= WHAT IS NEEDED =
Search the material below for the string "Table" and copy each line where it appears.

= DATA IN THIS EXERCISE =
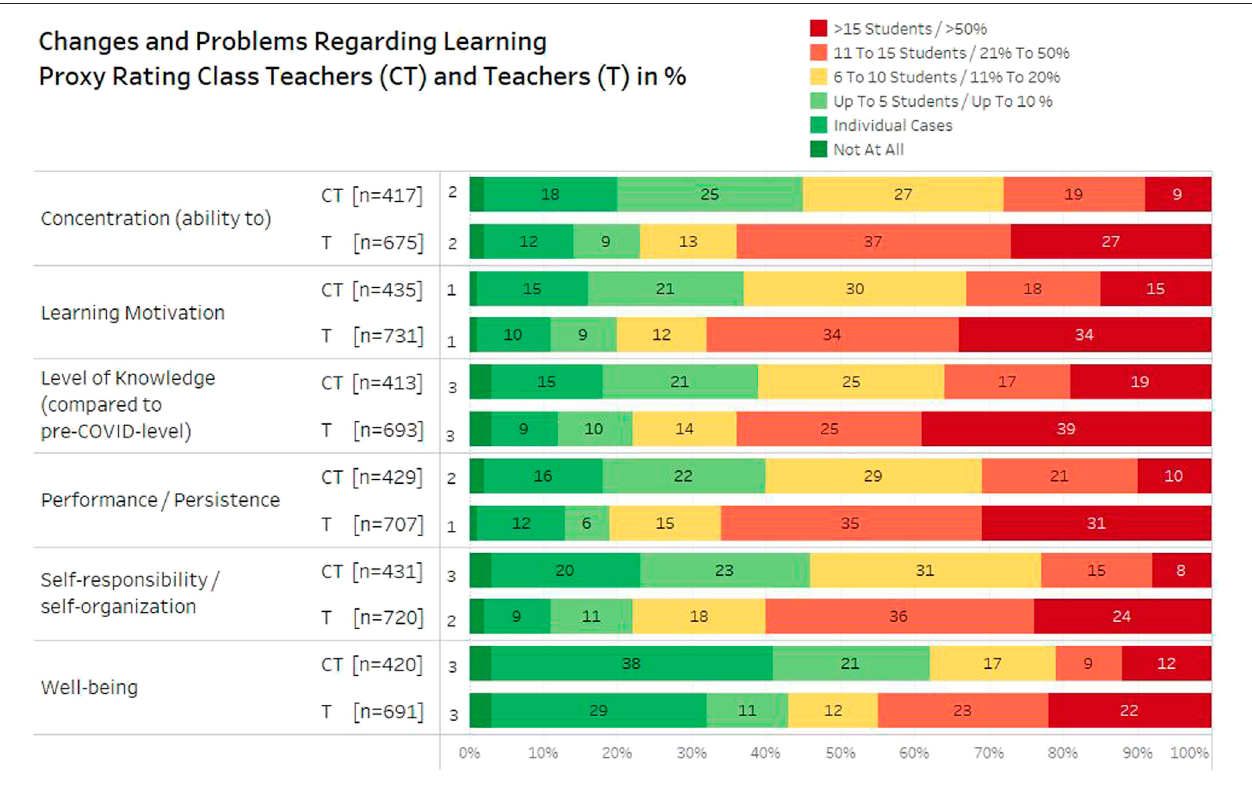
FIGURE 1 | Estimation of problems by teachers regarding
--
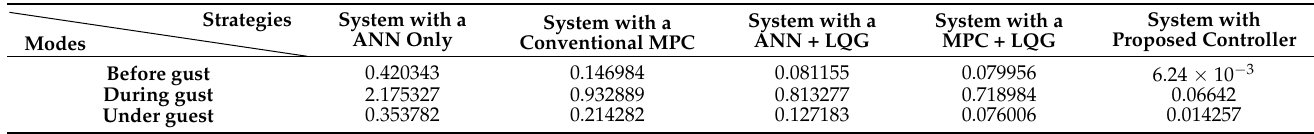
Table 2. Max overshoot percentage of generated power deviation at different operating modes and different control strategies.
...
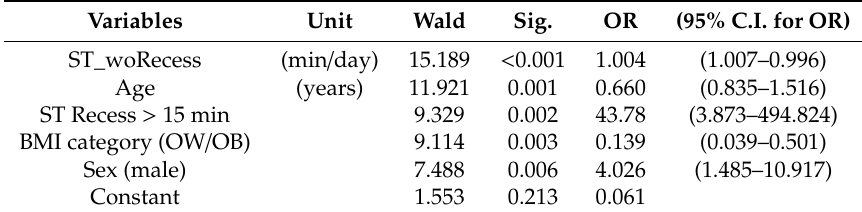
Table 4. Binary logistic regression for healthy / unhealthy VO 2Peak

= REPLY =
Table 2. Max overshoot percentage of generated power deviation at different operating modes and different control strategies.
Table 4. Binary logistic regression for healthy / unhealthy VO 2Peak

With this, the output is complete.